What the exercise asks :: Your result will be the set of lines with "this", copied from the material below.

Available data ::

+-------+

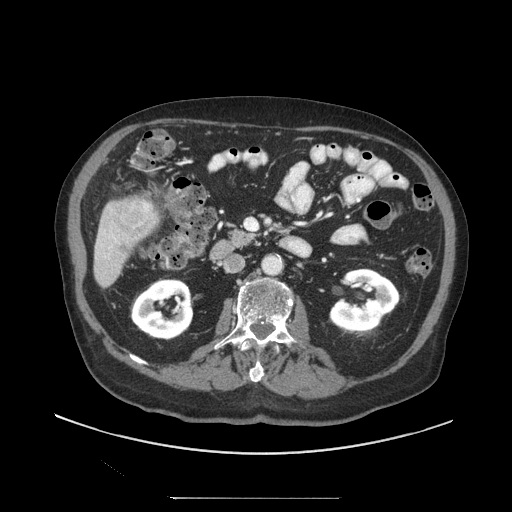
Contrast-enhanced abdominal CT (liver protocol), one axial slice. 140 kVp. Soft-tissue window (W 400 / L 40 HU). 2.5 mm slice thickness. 512 × 512 image matrix, field of view 450 × 450 mm. From the clinical record (not read from this slice): diagnosis: hepatocellular carcinoma (patient treated with transarterial chemoembolisation; whether this scan precedes or follows treatment is not stated here); TNM stage (as recorded): Stage-IIIC; Child-Pugh class: A; tumour nodularity: uninodular.
Outlined on this slice (semi-automatic segmentation, software-assisted and operator-edited):
- liver parenchyma outside the tumour (the mass and vessels are separate outlines, so this box may not span the whole liver): bounding box <94,196,158,288> (left, top, right, bottom; pixels)
- portal vein: <113,203,149,237>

+-------+

The completed task ::
Contrast-enhanced abdominal CT (liver protocol), one axial slice. 140 kVp. Soft-tissue window (W 400 / L 40 HU). 2.5 mm slice thickness. 512 × 512 image matrix, field of view 450 × 450 mm. From the clinical record (not read from this slice): diagnosis: hepatocellular carcinoma (patient treated with transarterial chemoembolisation; whether this scan precedes or follows treatment is not stated here); TNM stage (as recorded): Stage-IIIC; Child-Pugh class: A; tumour nodularity: uninodular.
Outlined on this slice (semi-automatic segmentation, software-assisted and operator-edited):
- liver parenchyma outside the tumour (the mass and vessels are separate outlines, so this box may not span the whole liver): bounding box <94,196,158,288> (left, top, right, bottom; pixels)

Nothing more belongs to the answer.